中国の人々や歴史を日本人との関係で捉えなおすよう心掛けた


 「淀みに浮かぶうたかたはかつ消えかつ結びて久しく留まることなし」
  今から5、6年前中国を通算2年をかけて旅行した。中国語でいう「旅游」である。

 日本のように圧倒的に単一民族が支配的である国に対して、中国の広大で且つ多くの少数民族を内に包含し、多少の矛盾はありながらも、国としての体勢を2000年間の長きに亘って続けてきたということは、それだけでも畏敬に値する。

 今回の旅は現実の姿に直接触れることにより、中国の良さと遅れた点を垣間見ることができたと同時に、日本との関係において改めて日本を見直すきっかけになったと思う。

 このブログはその時の記録である。これ以上無理解による反目が広がらないことを祈る。

     目指すは「坊ちゃん」と「ドクトルマンボウ航海記」    (李 白扇)
 

 
 

中国経済の到達点

 今日は休日で、ウエストポーチを求めさまよった。楊州市の中心地にある時代広場というショッピングモールとそこから東西に走る大通りに軒を連ねる店という店を少なくとも100軒ぐらいは見たであろうか。皆さんは私のことをよほど暇と思っておられるかもしれないが、やはり暇なのである。
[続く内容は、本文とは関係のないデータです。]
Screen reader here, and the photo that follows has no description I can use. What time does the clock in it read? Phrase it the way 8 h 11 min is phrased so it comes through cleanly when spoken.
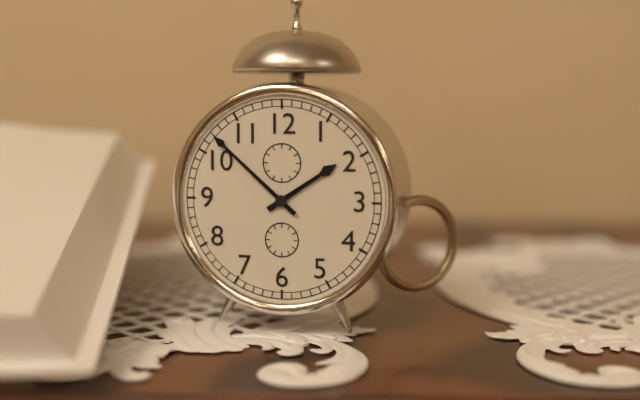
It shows 1 h 52 min
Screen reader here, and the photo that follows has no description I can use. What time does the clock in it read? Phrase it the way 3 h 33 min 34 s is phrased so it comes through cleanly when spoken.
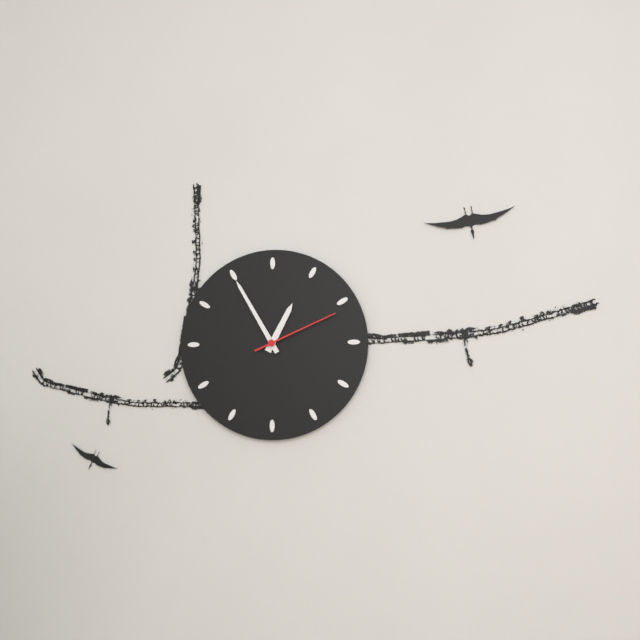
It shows 12 h 55 min 11 s
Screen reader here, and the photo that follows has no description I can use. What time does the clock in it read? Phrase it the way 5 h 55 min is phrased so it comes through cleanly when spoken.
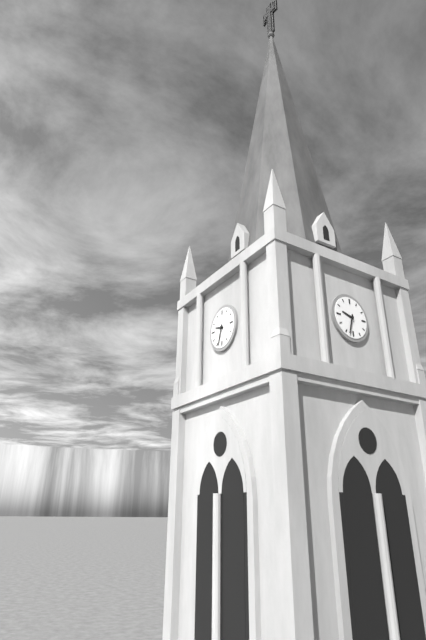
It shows 9 h 33 min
そして気がついたことがある。 
 この国の経済を支えているのは内需であるということだ。生活必需品はかなり低く押さえられいるため、多くの金が消費に回っている。そしてその消費を支えているのは、若者であろう。しかもその中でも若い女性たちではないかということである。彼らは時代的、経済的桎梏から解き放たれ、実に生き生きと飛び出している。もちろん知らない部分のほうが多いだろうが・・。彼らの持つ雰囲気は日本の同世代のもつどちらかというとデカタンな雰囲気とは少し趣を異にしている。
 大通りに面した店では、スポーツ用品店と携帯電話ショップが建ち並びそればっかりという雰囲気だが、大通りに店を構えるモールとなるとそこはファッションの世界だ。実に華やかな世界がそこに広がっている。
 そこをおっさんが一人ウエストポーチを求めてうろうろしていること自体極めて異様な光景だったかもしれない。しかしこのおっさんすぐむきになる方で、ないとなるといやどこかにあるはずだと余計にのめり込むのだ。今までどれだけ失敗してきたことか。しかしそのおかげで、又もや中国の経済的な特性を発見した。
 それはこの国の消費経済はかなりのスピードで発展しているが、しかし今の到達点は、まだ大量少品種であることだ。それは日本の状況とかなり違う。中国の経済がまだ若いということかもしれないが・・。女性のファッションはかなりいろいろの品種にあふれているように思われるが、私から見れば、要求が多様化していないため、品種が限られているということである。つまり女物の靴でもブーツとなると極端に品数が少なくなる。ハイヒールばかりというように。男物のウエストポーチとなると100軒回って、置いている店が2軒しかない。それもスポーツ用品的な感じの布製の安物しか置いていない。ルイビトンやシャネルが軒を連ねるモールでだ。これはいったいどういうことだろうか。
 13億の消費を支える為にはそこまで手が回らないということなのかもしれない。それは中国の経済の到達点でもあるし、世界の経済の到達点でもあるように思う。